THE ZETA DELTA CHAPTER
The origins of Zeta Delta started in 1965 when six African American students attending Northern Michigan University were experiencing problems of Zeta Chi iota which later became Phi Delta Phi. It was the established policy that non-European American who were seeking fraternal affiliations were “encouraged” to become members of the mainstream (white) established fraternities. Then, President Harden refused to accept applications at Northern Michigan University for non-white fraternal organizations. Five students, Larry Burrell, Calvin holt, Arthur Jett, Gene Summers and Clarence “Joey” Washington were members of Phi Delta Phi and Alfred Weeks was a perspective pledge.
Phi delta phi in the end provided to be a very ineffective and indifferent to the needs and concerns of its African American members. The cultural and social difference between African American and White American students were worlds apart. To put it simple, there was very little that Phi Delta Phi could offer African American members, in terms of cultural experiences or common goals and objectives. The organization was racist in its policies and only allowed a few African Americans students in the organization to give the appearance of being a “liberal” fraternal organization. It was not long before the expressed concern, activities, and recommendations by African American brothers fell on deaf ears. Eventually the six students began to meet and plan for the formation of an African American fraternal organization.

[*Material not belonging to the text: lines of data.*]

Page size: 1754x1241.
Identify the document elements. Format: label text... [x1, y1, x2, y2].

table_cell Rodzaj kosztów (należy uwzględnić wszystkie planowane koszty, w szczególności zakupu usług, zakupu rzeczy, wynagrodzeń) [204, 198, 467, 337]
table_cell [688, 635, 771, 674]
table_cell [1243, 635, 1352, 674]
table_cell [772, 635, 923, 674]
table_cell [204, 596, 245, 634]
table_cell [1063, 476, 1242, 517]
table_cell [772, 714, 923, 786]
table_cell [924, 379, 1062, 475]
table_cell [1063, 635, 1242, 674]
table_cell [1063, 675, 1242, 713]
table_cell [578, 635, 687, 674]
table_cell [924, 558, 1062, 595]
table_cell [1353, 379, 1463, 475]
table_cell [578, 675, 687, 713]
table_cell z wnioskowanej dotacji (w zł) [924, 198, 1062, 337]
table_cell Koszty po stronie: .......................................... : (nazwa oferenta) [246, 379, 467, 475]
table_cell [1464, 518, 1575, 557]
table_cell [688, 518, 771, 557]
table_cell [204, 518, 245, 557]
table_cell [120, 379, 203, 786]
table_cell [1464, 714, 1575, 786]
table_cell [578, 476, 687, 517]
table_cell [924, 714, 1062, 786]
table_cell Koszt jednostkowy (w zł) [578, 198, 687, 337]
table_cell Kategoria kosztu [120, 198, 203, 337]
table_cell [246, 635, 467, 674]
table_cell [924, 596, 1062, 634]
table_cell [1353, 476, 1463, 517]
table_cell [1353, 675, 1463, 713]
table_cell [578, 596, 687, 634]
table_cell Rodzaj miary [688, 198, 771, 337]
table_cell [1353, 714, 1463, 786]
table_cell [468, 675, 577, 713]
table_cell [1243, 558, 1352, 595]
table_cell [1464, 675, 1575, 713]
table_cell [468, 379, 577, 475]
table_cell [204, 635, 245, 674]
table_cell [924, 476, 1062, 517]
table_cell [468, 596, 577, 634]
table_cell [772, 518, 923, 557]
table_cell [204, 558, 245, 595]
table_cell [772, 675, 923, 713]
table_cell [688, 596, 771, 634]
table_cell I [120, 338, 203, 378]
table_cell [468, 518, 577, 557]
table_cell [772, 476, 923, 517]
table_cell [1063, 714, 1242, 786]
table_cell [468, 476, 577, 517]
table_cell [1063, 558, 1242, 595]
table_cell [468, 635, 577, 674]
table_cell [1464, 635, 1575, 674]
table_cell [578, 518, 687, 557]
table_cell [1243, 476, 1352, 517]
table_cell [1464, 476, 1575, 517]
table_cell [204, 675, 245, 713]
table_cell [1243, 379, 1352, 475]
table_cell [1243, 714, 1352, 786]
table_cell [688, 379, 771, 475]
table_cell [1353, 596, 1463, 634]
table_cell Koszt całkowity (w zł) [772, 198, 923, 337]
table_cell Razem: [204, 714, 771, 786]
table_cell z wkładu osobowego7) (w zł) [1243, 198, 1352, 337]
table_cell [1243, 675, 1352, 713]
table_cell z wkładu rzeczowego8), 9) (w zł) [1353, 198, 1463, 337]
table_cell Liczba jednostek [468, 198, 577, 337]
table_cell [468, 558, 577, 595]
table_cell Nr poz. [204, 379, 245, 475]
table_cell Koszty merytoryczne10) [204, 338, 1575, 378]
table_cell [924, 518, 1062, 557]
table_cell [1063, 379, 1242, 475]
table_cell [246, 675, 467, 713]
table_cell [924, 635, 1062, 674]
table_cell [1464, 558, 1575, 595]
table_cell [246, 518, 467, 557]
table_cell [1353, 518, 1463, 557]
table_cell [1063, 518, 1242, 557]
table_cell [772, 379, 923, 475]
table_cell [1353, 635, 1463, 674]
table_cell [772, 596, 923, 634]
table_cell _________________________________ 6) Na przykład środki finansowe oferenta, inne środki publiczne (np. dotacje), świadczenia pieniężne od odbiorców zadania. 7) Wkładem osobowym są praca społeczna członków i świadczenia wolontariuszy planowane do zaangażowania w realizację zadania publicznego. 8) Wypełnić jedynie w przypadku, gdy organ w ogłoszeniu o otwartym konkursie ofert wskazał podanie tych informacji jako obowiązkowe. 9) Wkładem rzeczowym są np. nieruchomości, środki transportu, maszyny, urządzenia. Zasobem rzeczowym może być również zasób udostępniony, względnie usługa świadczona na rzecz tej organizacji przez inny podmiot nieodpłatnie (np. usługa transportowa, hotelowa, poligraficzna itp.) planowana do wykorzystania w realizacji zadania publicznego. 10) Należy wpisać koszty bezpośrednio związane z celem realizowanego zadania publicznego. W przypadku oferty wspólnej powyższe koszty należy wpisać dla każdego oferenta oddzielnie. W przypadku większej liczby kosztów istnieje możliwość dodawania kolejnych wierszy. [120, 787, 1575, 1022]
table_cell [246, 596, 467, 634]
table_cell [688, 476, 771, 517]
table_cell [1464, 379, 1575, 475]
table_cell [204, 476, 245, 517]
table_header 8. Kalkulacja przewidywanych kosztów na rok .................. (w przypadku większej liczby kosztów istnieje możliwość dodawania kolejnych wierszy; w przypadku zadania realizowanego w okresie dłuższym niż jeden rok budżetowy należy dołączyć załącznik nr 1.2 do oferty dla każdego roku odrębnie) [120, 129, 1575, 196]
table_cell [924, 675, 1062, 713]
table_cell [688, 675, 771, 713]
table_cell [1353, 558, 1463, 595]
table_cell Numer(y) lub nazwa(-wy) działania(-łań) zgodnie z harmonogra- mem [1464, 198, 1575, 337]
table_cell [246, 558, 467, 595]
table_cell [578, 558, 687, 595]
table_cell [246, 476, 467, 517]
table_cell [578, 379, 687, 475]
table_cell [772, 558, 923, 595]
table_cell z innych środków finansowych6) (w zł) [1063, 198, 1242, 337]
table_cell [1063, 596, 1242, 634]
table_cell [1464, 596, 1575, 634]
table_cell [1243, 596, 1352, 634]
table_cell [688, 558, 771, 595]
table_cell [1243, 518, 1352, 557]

In 1967, President Harden was appointed to the presidency at Michigan State University, Larry Burrell, Calvin Holt, Arthur Jett, Gene Simmons, Clarence “Joey” Washington and Alfred Weeks began to pursue the formation of a Greek Lettered fraternal organization. Joining this adventure at this time was another group of students Gary Bolden, Michael Boyd, Limar Lyle and David Williams. The consensus was to form an organization known as Alpha Kappa Que to research the founding of a black fraternity. Due to the low enrollment of African American students attending Northern Michigan University, there were only twenty-nine Black students at Northern at this time, neither organization had the required numbers to charter a fraternity on campus. As the support for the founding of a chapter of Alpha Phi Alpha increased the founders of what would become Zeta Delta made their move.
Zeta Delta owes its immediate formation to Clarence “Joey” Washington who was instrumental in influencing those students who were “Alpha inclined” to take the necessary steps. Joey had pledged at Alma College and provided the group with firsthand knowledge and experiences. In the closing months of 1966, Lawrence Burrell, William T. Driskill, Calvin T. Holt, Arthur R. Jett, George W. Long, Cornelysus R. Schaffner, Larry Warren, Clarence J. Washington and Alfred Weeks, travelled to Michigan State University for initiation and on January 7, 1967 Zeta Delta Chapter of Alpha Phi Alpha, Inc Northern Michigan University was founded.
Respectfully submitted by K. Chaka K. Nantambu (Melvin Owen Payne)
Alpha Phi Alpha Zeta Delta Chapter was rechartered December 12th, 1998 on the campus of Michigan State University by James Hill, Arthur Cutler II, Anthony Zander, Aaron Turner, Vinson Lewis, Brandon Burnett, and Osie Gaines III. Since its "Resurrection", Zeta Delta has continued to exude excellence within the East Lansing community.